Research line leader: Guido Dolmans (Imec-nl)

There are a number of reasons for using energy harvesting within IoT devices, e.g., because it is difficult to reach devices for maintenance, wires are too costly because of the sheer number of devices, or because of environmental issues (Li-ion batteries are very toxic: some airlines refuse to transport IoT devices that contain Li-Ion batteries). Drawbacks of scavenging include: (i) each solution is dependent on the availability of harvestable energy sources, (ii) the upfront cost may be higher, and (iii) technology is less mature.

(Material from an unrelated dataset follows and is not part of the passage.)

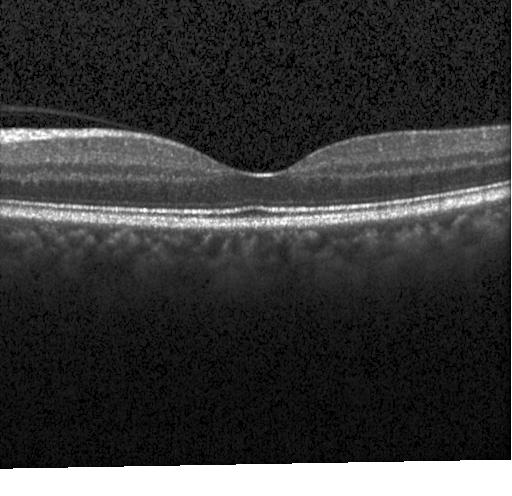
Centered on the fovea. OCT line scan — This B-scan demonstrates neither choroidal neovascularization, diabetic macular edema, nor drusen.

Energy can be harvested in many ways. The most optimal way depends on a number of factors, e.g., the environment an IoT device is located in, size and cost constraints, etc. Moreover, the amount of energy that can be harvested over time is usually not constant. For example, the kinetic energy from a moving train depends on the speed of the train, and is zero when the train has stopped. Therefore energy storage, e.g., with super capacitors, is needed to overcome periods of no or little harvesting activity. As can be observed from Figure 3, the amount of harvested power differs considerably between various sources. To substantially improve harvesting efficiency, R1 addresses the following scientific challenges:

  • Intelligent and more reliable energy harvesting from multiple sources in one device.
  • Harvest more energy than currently possible with new materials, with thermal harvesters as a promising solution.
  • Efficient DC/DC conversion suitable for non-resonant sources with maximum power tracking for adaptation to dynamic impedance characteristics of the harvester.